Work to be completed -
Look through the entries for the string "Wenn", and copy each line that holds it.

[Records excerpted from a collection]
+--
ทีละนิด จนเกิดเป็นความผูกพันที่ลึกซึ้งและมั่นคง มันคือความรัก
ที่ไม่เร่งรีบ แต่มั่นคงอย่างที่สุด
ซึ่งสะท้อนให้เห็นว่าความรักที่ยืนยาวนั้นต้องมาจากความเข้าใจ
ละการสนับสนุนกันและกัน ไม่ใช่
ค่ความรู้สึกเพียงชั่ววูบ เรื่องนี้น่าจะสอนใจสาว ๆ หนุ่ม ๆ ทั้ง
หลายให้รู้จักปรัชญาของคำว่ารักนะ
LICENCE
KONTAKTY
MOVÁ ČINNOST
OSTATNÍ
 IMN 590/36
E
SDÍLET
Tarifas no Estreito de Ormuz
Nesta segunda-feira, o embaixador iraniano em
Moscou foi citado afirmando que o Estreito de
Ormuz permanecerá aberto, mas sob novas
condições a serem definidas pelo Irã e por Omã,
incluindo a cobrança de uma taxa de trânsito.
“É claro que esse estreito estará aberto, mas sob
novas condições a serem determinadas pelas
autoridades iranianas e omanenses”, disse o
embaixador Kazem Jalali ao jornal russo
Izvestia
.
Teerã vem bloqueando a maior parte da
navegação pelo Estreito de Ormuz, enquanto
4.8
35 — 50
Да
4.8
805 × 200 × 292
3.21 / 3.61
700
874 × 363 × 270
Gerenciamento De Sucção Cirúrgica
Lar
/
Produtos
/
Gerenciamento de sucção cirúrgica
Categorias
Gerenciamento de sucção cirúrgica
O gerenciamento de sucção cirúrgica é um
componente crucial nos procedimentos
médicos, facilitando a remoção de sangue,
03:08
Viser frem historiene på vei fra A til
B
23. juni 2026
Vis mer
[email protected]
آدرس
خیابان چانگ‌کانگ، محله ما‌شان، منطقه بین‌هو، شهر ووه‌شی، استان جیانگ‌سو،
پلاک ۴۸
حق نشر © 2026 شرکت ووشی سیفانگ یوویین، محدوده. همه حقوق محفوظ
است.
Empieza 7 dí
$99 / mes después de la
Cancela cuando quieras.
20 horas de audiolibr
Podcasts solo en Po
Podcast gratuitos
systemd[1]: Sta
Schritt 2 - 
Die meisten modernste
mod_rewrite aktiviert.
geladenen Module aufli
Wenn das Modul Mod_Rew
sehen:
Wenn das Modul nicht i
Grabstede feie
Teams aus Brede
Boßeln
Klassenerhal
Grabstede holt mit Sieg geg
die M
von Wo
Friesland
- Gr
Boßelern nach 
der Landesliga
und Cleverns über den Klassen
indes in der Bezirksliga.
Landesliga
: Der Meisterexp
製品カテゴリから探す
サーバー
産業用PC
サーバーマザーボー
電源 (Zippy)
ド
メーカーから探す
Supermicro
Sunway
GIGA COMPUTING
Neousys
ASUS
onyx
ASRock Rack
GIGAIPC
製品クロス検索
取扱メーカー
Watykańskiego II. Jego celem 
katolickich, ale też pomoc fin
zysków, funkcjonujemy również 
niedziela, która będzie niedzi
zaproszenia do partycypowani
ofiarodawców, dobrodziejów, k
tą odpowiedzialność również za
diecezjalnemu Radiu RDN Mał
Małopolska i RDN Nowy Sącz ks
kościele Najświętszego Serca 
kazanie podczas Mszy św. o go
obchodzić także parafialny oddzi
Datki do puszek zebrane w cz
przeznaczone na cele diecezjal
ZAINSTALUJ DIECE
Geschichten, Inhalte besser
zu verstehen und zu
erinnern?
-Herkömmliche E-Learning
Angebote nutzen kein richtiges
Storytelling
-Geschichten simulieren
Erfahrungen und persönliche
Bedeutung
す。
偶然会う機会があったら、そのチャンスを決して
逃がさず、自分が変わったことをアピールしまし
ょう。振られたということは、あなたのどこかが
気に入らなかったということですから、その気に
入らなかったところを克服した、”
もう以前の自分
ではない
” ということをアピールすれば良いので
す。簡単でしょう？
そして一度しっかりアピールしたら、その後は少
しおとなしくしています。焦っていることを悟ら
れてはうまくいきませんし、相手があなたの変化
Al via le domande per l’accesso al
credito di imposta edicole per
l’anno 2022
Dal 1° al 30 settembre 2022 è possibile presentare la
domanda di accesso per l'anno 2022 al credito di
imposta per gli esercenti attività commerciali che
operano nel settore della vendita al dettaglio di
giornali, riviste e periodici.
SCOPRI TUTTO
+--
Answer to this task -
Wenn das Modul Mod_Rew
Wenn das Modul nicht i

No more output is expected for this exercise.